#### TASK PROMPT:
Retype all of the data word for word, without pictures.

--- DATASET CONTENT ---

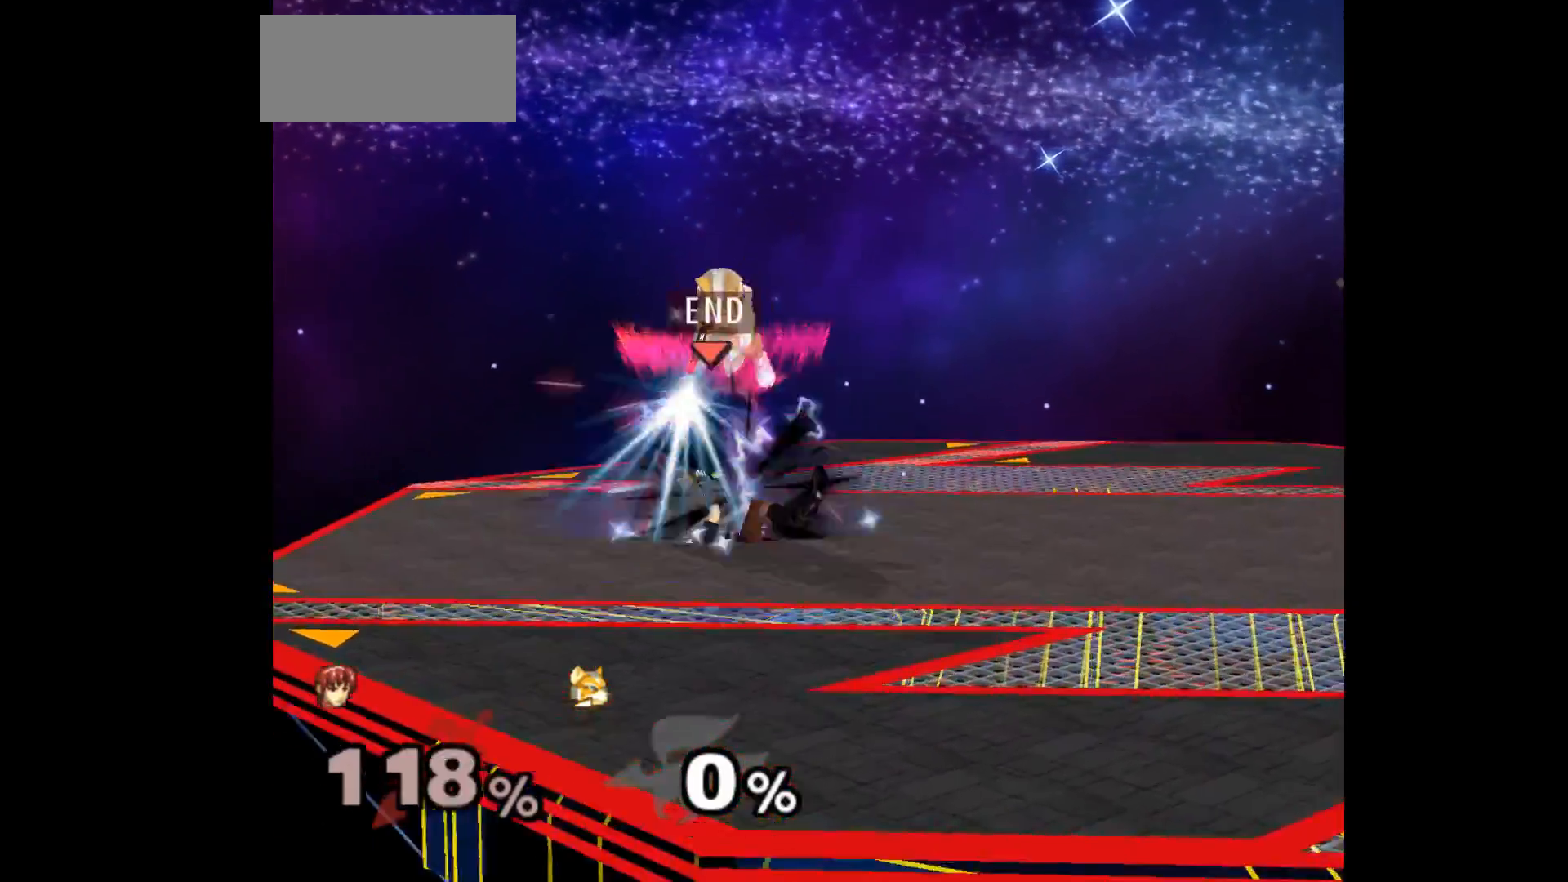
{"buttons": [], "left_stick": "center", "events": [[17, "L1", "down"], [167, "left_stick", "down-left"], [217, "L1", "up"], [467, "left_stick", "center"]]}
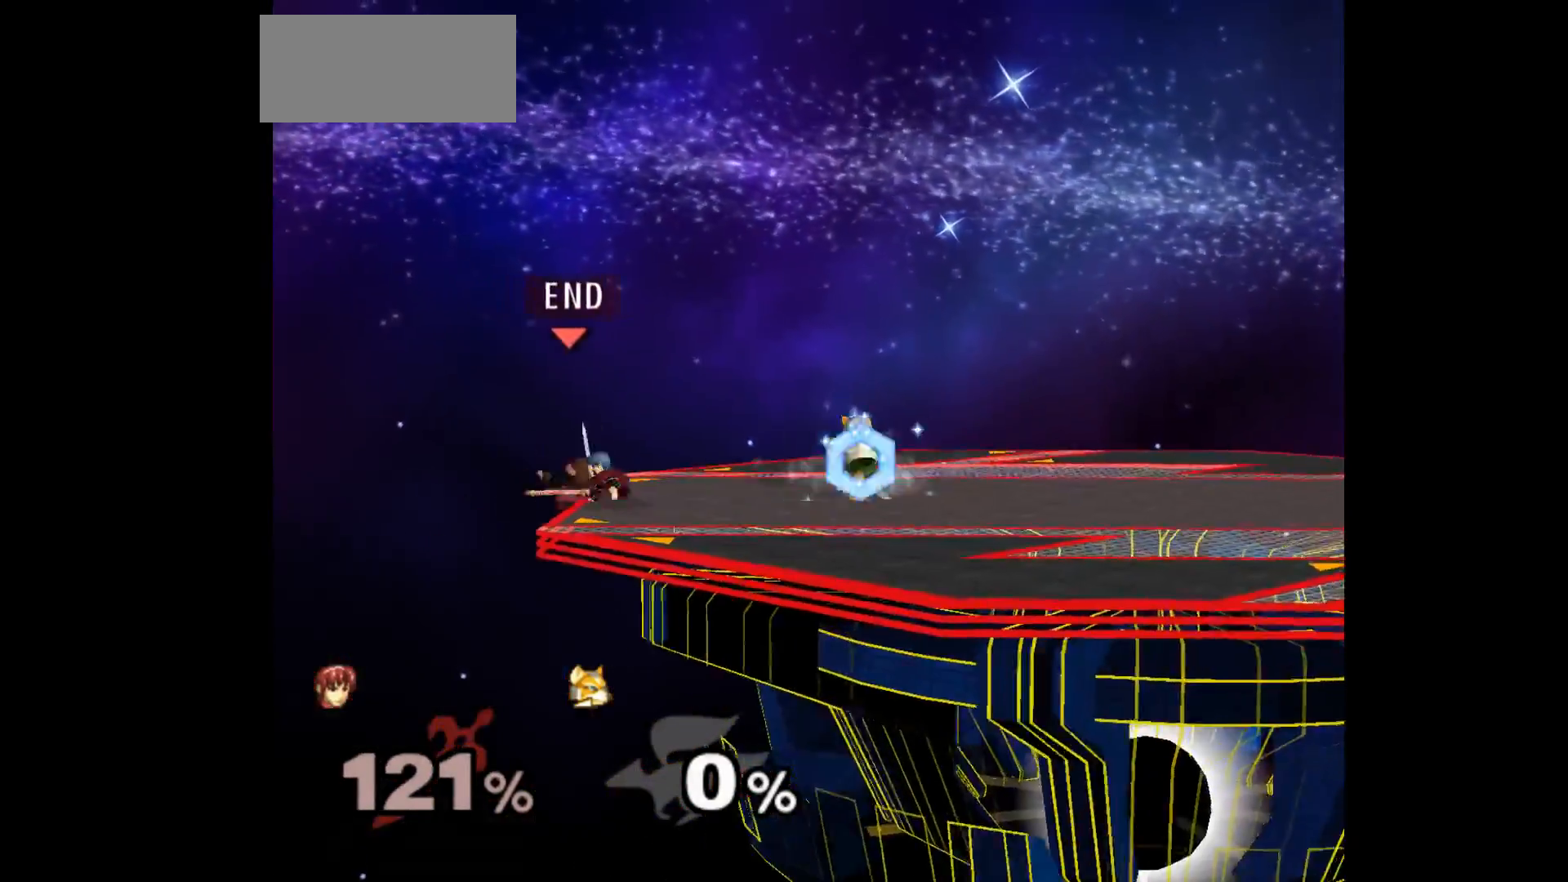
{"buttons": [], "left_stick": "left", "events": [[300, "left_stick", "up"], [383, "left_stick", "down"], [500, "left_stick", "left"]]}
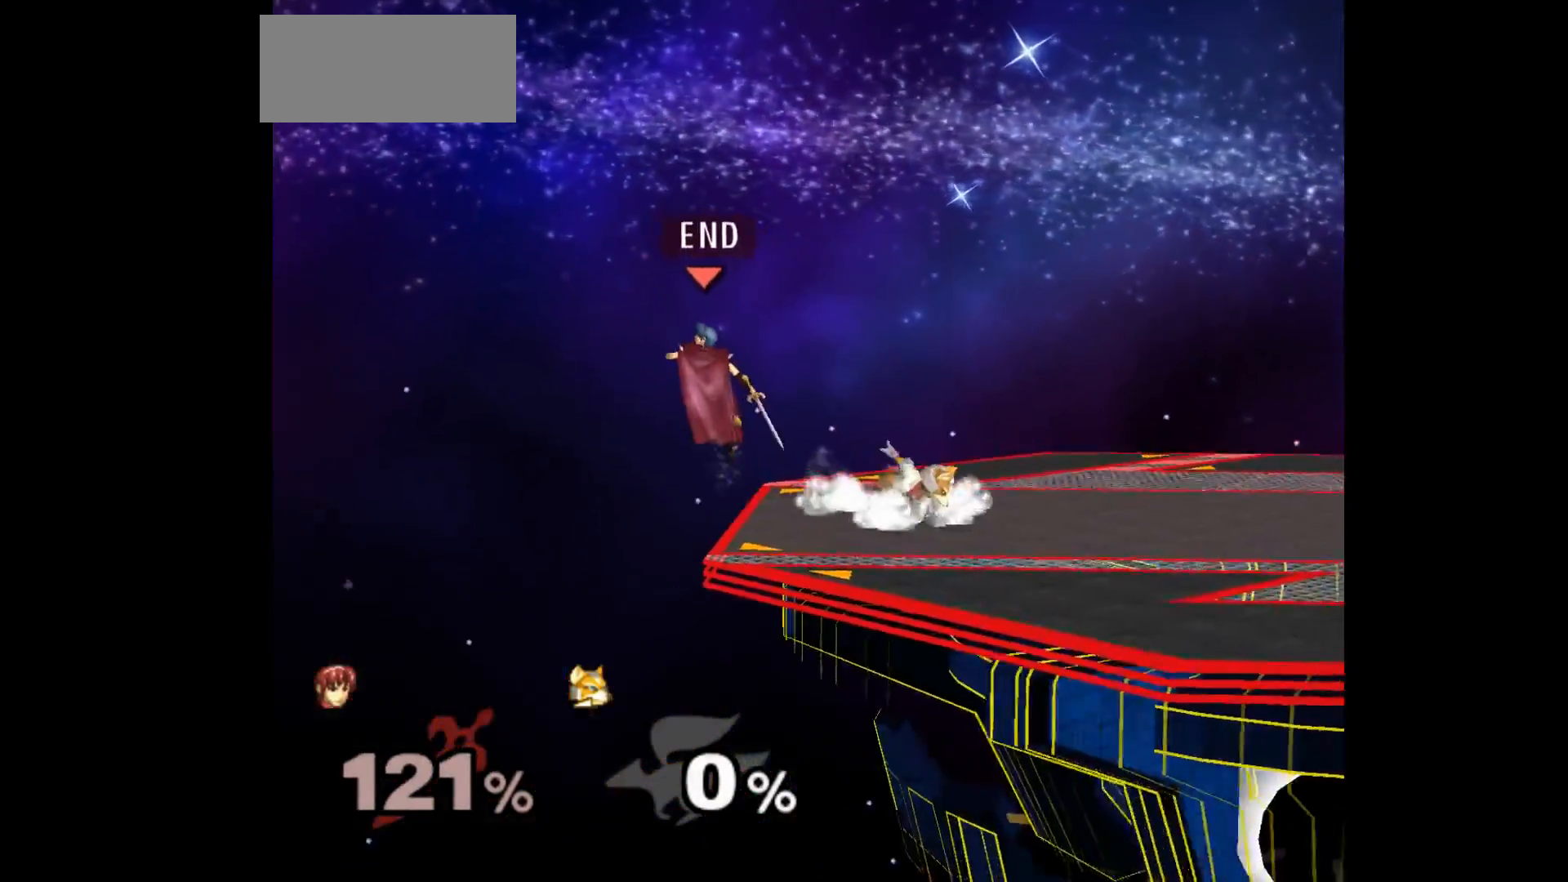
{"buttons": ["B"], "left_stick": "right", "events": [[67, "left_stick", "center"], [117, "left_stick", "right"], [500, "B", "down"]]}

---

#### TASK OUTPUT:
{"buttons": [], "left_stick": "center", "events": [[17, "L1", "down"], [167, "left_stick", "down-left"], [217, "L1", "up"], [467, "left_stick", "center"]]}
{"buttons": [], "left_stick": "left", "events": [[300, "left_stick", "up"], [383, "left_stick", "down"], [500, "left_stick", "left"]]}
{"buttons": ["B"], "left_stick": "right", "events": [[67, "left_stick", "center"], [117, "left_stick", "right"], [500, "B", "down"]]}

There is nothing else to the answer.